Dünya
Devrilen rejimin son nefesi: Sahil tugayı ve Kusayr
Suriye’de yeni yönetimin iş başına gelmesi ile ülkede güvenlik birimleri tekrar kuruluyor. Bu sırada eski rejim milisleri ise zaman zaman yeni yönetimin güvenlik birimlerine saldırılar düzenliyor. Ancak son dönemde Lübnan sınırında yaşananlar Suriye’de eski rejime destek veren Nusayri azınlığın yeni bir yapılanmaya girdiğini gösteriyor.
Suriye’de 8 Aralık’ta 61 yıllık baas rejimi çöktü. Yeni bir devrim gerçekleştirildi. Devrik lider Beşar Esad’ın Rusya’ya kaçarken İsrail’e verdiği koordinatlar sonrası siyonistlerin ülkenin hava savunma ve askeri kapasitesini yok etmesini sağladı. Bugün geçici Cumhurbaşkanlığı koltuğuna Ahmet Şara oturuyor ancak Şara’nın eli İdlib’de olduğundan daha güçlü değil.
Suriye’de polis teşkilatı oluşturulurken HTŞ ve muhalif grupların kendilerini fes ederek yeni ordu için Savunma Bakanlığı’na bağlanması bir süreci beraberinde getirdi. Elinde kapsamlı silahlar olmayan yeni ordu yapılanmaya çalışırken eski rejime bağlı milis güçler zaman zaman ülkenin dört bir yanında ‘’vur-kaç’’ saldırıları düzenliyor.
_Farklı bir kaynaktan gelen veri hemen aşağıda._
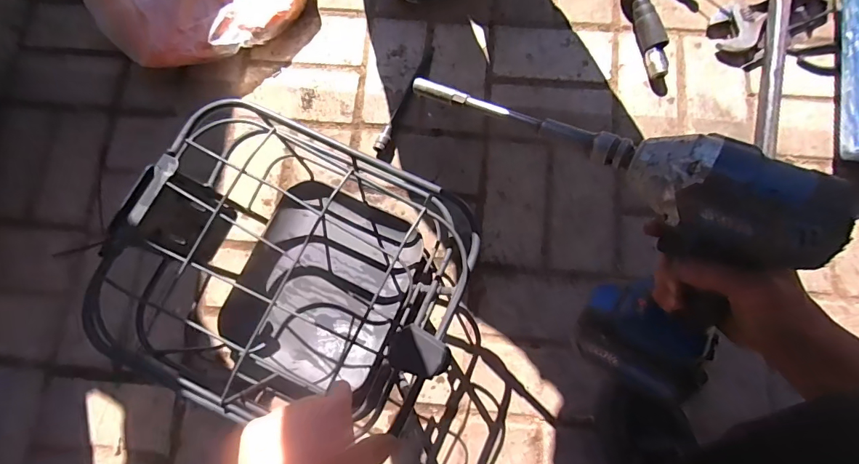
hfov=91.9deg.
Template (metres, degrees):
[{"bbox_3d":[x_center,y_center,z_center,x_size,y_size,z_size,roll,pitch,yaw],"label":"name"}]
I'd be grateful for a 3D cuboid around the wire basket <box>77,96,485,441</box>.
[{"bbox_3d":[-0.148,0.054,0.509,0.357,0.192,0.303,26,81,6],"label":"wire basket"}]

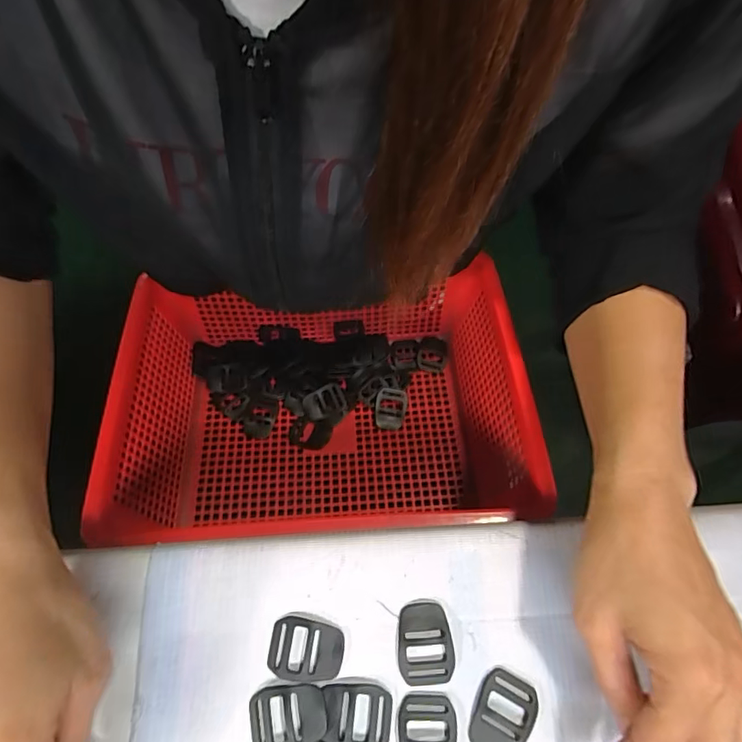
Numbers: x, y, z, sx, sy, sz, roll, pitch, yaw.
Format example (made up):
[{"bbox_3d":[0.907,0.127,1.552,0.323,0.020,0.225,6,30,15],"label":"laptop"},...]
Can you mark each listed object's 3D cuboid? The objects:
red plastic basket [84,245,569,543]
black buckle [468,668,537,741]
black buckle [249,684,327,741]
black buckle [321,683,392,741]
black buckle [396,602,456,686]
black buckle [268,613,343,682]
[{"bbox_3d":[-0.041,0.024,0.408,0.300,0.120,0.206,-3,72,-5],"label":"red plastic basket"},{"bbox_3d":[0.068,0.177,0.251,0.029,0.004,0.039,26,72,7],"label":"black buckle"},{"bbox_3d":[-0.042,0.175,0.246,0.038,0.006,0.028,-4,71,-3],"label":"black buckle"},{"bbox_3d":[-0.007,0.176,0.247,0.035,0.004,0.029,1,71,-1],"label":"black buckle"},{"bbox_3d":[0.029,0.145,0.260,0.029,0.004,0.039,-2,71,-3],"label":"black buckle"},{"bbox_3d":[-0.034,0.146,0.258,0.039,0.004,0.030,5,71,0],"label":"black buckle"}]

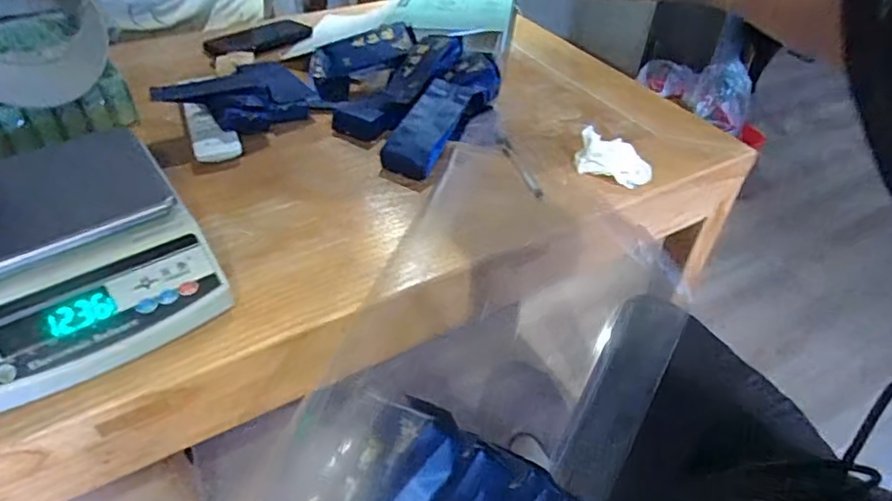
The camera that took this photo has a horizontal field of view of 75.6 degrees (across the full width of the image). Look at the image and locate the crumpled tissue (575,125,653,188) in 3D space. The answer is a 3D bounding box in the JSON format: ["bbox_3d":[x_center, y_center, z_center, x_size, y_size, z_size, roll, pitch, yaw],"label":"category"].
[{"bbox_3d":[0.199,-0.108,0.676,0.087,0.045,0.048,17,44,14],"label":"crumpled tissue"}]

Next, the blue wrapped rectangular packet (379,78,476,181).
[{"bbox_3d":[-0.022,-0.147,0.676,0.057,0.026,0.140,23,69,20],"label":"blue wrapped rectangular packet"}]

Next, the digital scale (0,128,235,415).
[{"bbox_3d":[-0.312,-0.004,0.480,0.189,0.090,0.225,-26,50,-29],"label":"digital scale"}]

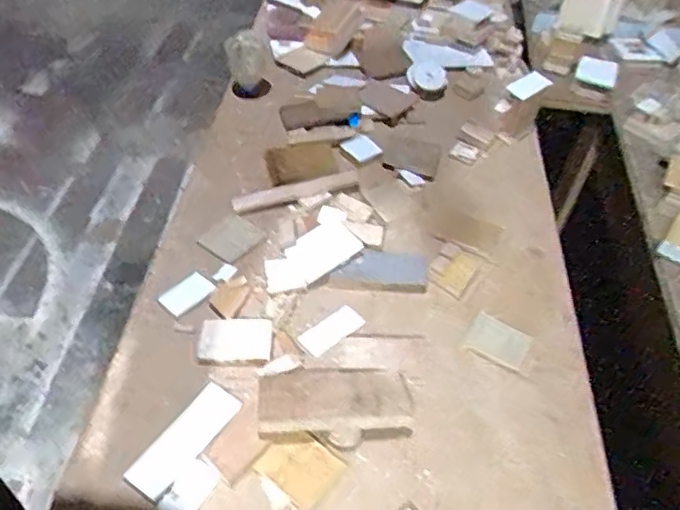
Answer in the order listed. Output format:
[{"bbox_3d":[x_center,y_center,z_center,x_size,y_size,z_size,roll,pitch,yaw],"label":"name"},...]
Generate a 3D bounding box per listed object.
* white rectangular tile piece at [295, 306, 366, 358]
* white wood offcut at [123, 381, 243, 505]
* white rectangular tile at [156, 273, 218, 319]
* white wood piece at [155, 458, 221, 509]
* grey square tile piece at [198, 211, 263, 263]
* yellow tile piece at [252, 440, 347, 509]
[{"bbox_3d":[-0.009,0.087,0.694,0.077,0.005,0.037,-32,56,-26],"label":"white rectangular tile piece"},{"bbox_3d":[-0.153,0.180,0.590,0.048,0.006,0.122,27,53,22],"label":"white wood offcut"},{"bbox_3d":[-0.184,0.046,0.716,0.040,0.007,0.061,33,55,26],"label":"white rectangular tile"},{"bbox_3d":[-0.141,0.221,0.560,0.034,0.006,0.057,24,52,20],"label":"white wood piece"},{"bbox_3d":[-0.143,-0.024,0.790,0.063,0.007,0.072,27,53,22],"label":"grey square tile piece"},{"bbox_3d":[-0.038,0.204,0.579,0.070,0.006,0.059,30,54,24],"label":"yellow tile piece"}]

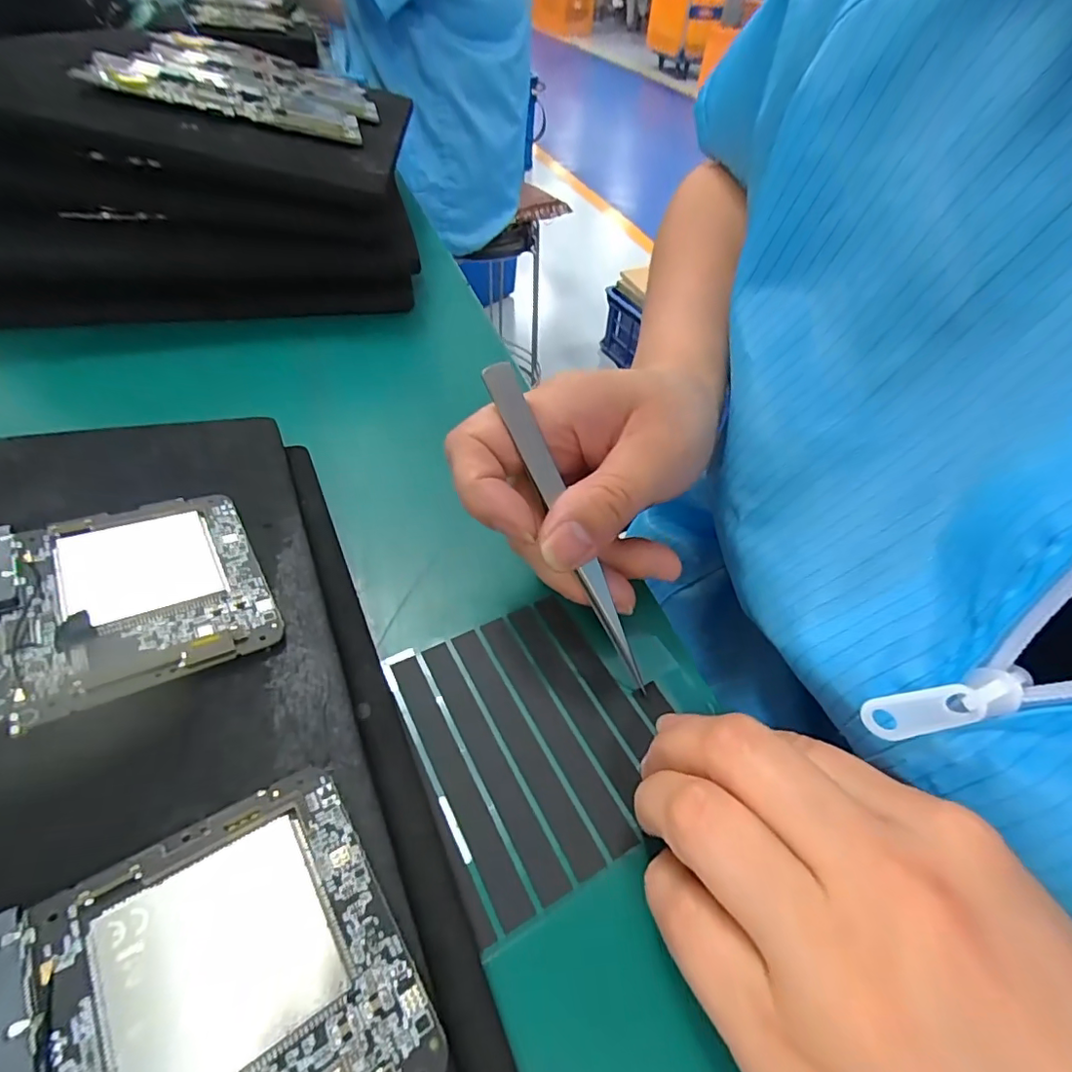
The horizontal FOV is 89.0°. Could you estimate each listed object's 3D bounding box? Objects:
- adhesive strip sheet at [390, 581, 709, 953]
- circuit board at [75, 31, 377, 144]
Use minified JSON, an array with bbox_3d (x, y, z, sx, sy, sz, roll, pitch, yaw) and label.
[{"bbox_3d":[0.008,0.064,0.190,0.097,0.004,0.093,-20,55,-18],"label":"adhesive strip sheet"},{"bbox_3d":[-0.213,-0.348,0.416,0.167,0.008,0.232,4,47,-17],"label":"circuit board"}]

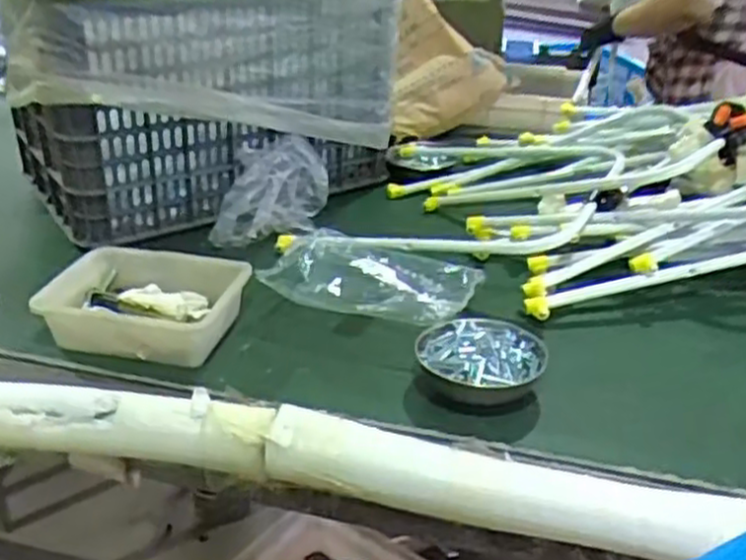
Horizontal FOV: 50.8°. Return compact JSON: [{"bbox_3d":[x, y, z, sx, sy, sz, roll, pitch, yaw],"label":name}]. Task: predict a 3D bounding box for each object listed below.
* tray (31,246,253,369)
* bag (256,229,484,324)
[{"bbox_3d":[-0.295,0.028,1.028,0.236,0.070,0.166,3,29,7],"label":"tray"},{"bbox_3d":[0.002,-0.006,1.080,0.272,0.053,0.166,9,30,16],"label":"bag"}]

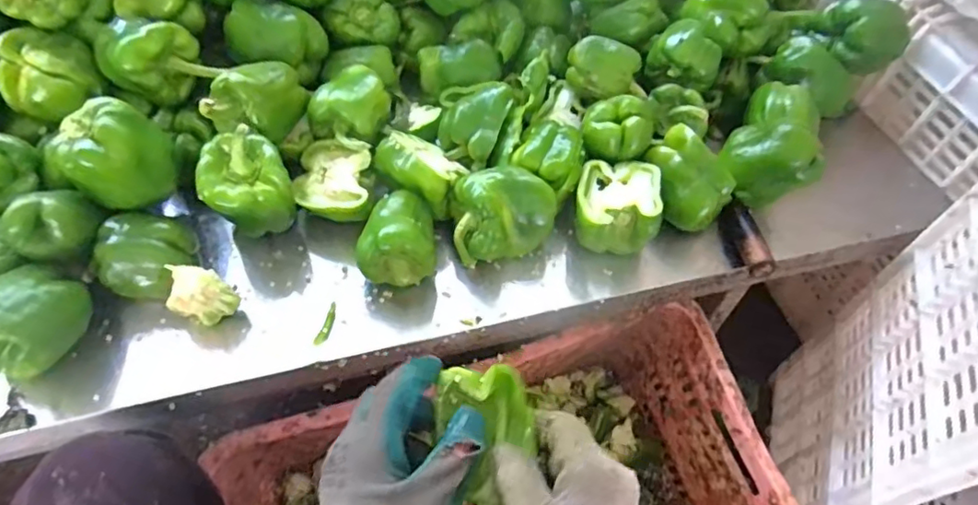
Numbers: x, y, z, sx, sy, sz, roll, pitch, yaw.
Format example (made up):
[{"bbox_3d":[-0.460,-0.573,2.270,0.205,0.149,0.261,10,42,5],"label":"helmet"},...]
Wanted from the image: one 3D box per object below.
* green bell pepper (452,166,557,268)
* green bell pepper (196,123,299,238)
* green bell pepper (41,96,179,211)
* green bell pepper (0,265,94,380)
[{"bbox_3d":[0.013,-0.041,0.586,0.102,0.069,0.072,-20,59,-18],"label":"green bell pepper"},{"bbox_3d":[-0.230,-0.061,0.557,0.078,0.094,0.073,-18,58,-17],"label":"green bell pepper"},{"bbox_3d":[-0.335,-0.084,0.524,0.095,0.075,0.069,-32,63,-24],"label":"green bell pepper"},{"bbox_3d":[-0.382,0.052,0.479,0.061,0.062,0.088,26,56,13],"label":"green bell pepper"}]

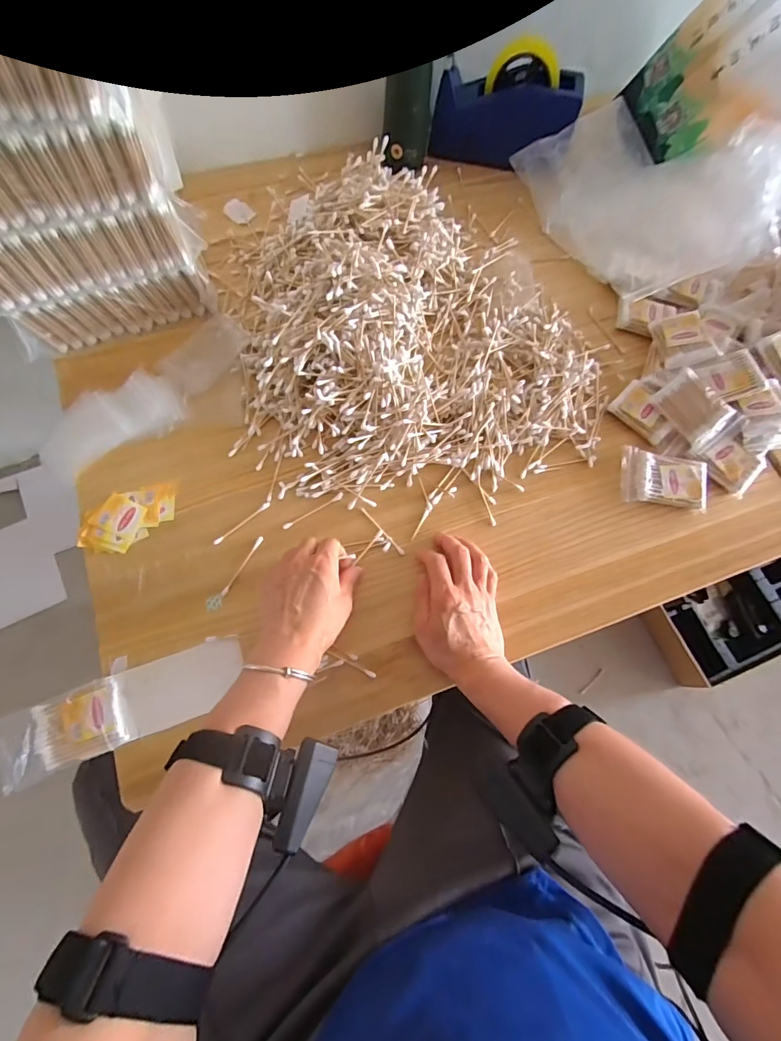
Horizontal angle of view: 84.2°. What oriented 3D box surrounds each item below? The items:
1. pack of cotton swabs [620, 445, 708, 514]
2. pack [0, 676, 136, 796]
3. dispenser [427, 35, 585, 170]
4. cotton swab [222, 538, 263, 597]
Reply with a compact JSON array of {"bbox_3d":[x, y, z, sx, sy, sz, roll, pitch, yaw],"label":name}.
[{"bbox_3d":[0.315,-0.048,0.499,0.093,0.015,0.063,8,74,0],"label":"pack of cotton swabs"},{"bbox_3d":[-0.303,0.195,0.399,0.110,0.014,0.063,-22,76,-8],"label":"pack"},{"bbox_3d":[0.160,-0.586,0.615,0.196,0.110,0.067,4,71,0],"label":"dispenser"},{"bbox_3d":[-0.157,0.048,0.457,0.007,0.004,0.071,29,75,6],"label":"cotton swab"}]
HERMEL VE KUSAYR NEDEN ÖNEMLİ?
Bugüne kadar yapılan saldırılar Suriye ordusu tarafından bertaraf edildi. Son olarak Lübnan sınırındaki çatışmalar ise daha derin oyuncuların devreye girdiğini gösteriyor. Suriye Ordusu’nun Lübnan sınırındaki güvenlik operasyonlarında Hizbullah ile çatışmalar başladı. Suriye Ordusu'na bağlı iki asker, yaşanan çatışmalar sırasında İran destekli Hizbullah milisleri tarafından esir alındı. Ardından ise esirler Lübnan ordusunun devreye girmesi ile Suriye hükümetine teslim edildi.
Bölgede çatışmalar sürerken 18 uyuşturucu tüccar ve sevkiyatçısı yakalandı, 26 Hizbullah militanı hayatını kaybetti. Lübnan’da bulunan Hermel kasabası ise Suriye ordusu tarafından vuruluyor.
Bölgede bulunan gazetecilere göre Hizbullah özellikle Kusayr kentine hâkim tepelerde konuşlanmak istedi ancak çatışmalar sonrası milis güçler püskürtüldü. Kusayr kenti Hizbullah için kritik öneme sahip. Hizbullah buradan Suriye’ye askeri güç sokarak o dönem Halep’i muhaliflerden almış, ayrıca ‘’captagon’’ olarak bilinen uyuşturucuların geçiş güzergahını buradan işletmişti.
‘’SAHİL TUGAYI KALKANI ÖRGÜTÜ’’ KURULDU
Ayrıca Nusayrilerin yoğun olarak yaşadığı Tartus ve Lazkiye kırsalında yeni bir eski rejim yapılanması örgütleniyor. "Sahil Tugayı Kalkanı" adında yeni bir örgütün kurulduğu ve bu örgütün Suriye hükümetine karşı savaşacağı duyuruldu.
"Sahil Tugayı Kalkanı" Taburu olarak duyurulan örgüt, eski rejimden kalma silahlarla mücadele edecek, Özellikle Lazkiye dağlarında eski rejimden kaçan asker ve milislerin bulunduğu biliniyordu. Tugayın arkasında ise ‘’Suriye’de olaylar bitmeyecek diyen’’ İran’nın olduğu iddia ediliyor.
İRAN’NIN ROLÜ NE?
İran Dışişleri Bakanı Abbas Arakçi, İran'ın Suriye halkı tarafından seçilecek herhangi bir hükümeti desteklediğini söylemişti. Ancak "Suriyeli gençlerin" Şeriat'a karşı ayaklanmasına destek vereceğini açıklayan İran Dini Lideri Ali Hamaney'in açıklamalarıyla çelişiyor.
Ancak İran’nın 7 Ekim ‘’Aksa tufanı operasyonu’’nun ardından başlayan saldırı dalgası ile bölgedeki etkisi son yirmi yılın en zayıf döneminde olduğu biliniyor. Hizbullah’a askeri bir yardım yapamayan İran’nın "Sahil Tugayı Kalkanı" Taburuna Suriye içinde kriptolamış elemanları ile lojistik sağlayıp sağlayamayacağı merak konusu.